29 Jun 2004

Leader vaunts Singapore's political system

http://www.iht.com/articles/526964.html

Agence France-Presse
Monday, June 28, 2004

Singapore's unique political system must be maintained for at least another 30 years to avoid South-Asian-style disunity, Prime Minister Goh Chok Tong said in remarks published Monday.

Shortly after returning from a week-long visit to Pakistan,Bangladesh and Sri Lanka, Goh told members of his People's Action Party that the trip had renewed his conviction in Singapore's political structure.

"I come back even more determined that we should keep our system of political self-renewal," The Straits Times quoted him as saying late Sunday.

Goh, who has led the country since 1990, has said he will hand over power this year to Lee Hsien Loong, the son of Singapore's only other prime minister, Lee Kuan Yew.

The transition is expected to be smooth and maintain the vise-like grip on power that the party has held since the British introduced self-rule in 1959, followed by independence in 1965.

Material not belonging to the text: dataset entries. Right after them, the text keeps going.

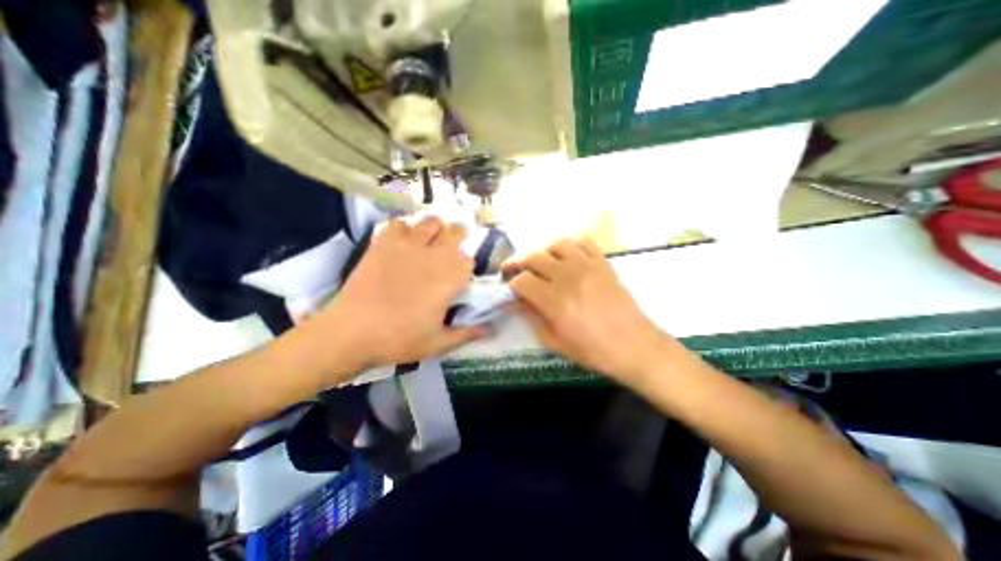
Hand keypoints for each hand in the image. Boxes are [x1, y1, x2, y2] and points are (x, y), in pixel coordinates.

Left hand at [311, 218, 486, 374]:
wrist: (350, 332)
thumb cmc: (399, 339)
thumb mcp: (438, 343)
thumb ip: (467, 333)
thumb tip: (491, 330)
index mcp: (450, 277)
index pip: (469, 259)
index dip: (465, 268)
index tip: (458, 279)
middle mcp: (433, 255)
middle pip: (456, 230)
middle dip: (457, 239)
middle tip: (448, 254)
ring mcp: (407, 245)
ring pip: (431, 220)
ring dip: (434, 230)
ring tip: (428, 244)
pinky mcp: (383, 242)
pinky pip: (399, 223)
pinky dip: (404, 229)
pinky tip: (402, 243)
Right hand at [504, 238, 676, 383]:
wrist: (634, 345)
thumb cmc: (593, 350)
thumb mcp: (555, 342)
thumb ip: (532, 317)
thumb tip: (516, 301)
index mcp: (555, 301)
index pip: (522, 280)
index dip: (511, 283)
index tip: (510, 289)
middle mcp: (569, 277)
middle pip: (534, 257)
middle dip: (518, 262)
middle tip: (513, 270)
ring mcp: (588, 266)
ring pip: (556, 244)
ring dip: (542, 251)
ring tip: (539, 262)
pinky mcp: (603, 263)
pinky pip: (583, 242)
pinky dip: (570, 244)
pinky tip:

Singapore practices a form of democracy in which the press has to report in the "national interest," rallies are mostly banned and elections inevitably end in crushing majorities for the governing party.

Goh said his trip to South Asia, which coincided with the abrupt resignation of Pakistan's prime minister, Zafarullah Khan Jamali, had shown him how politicians can pull their countries apart.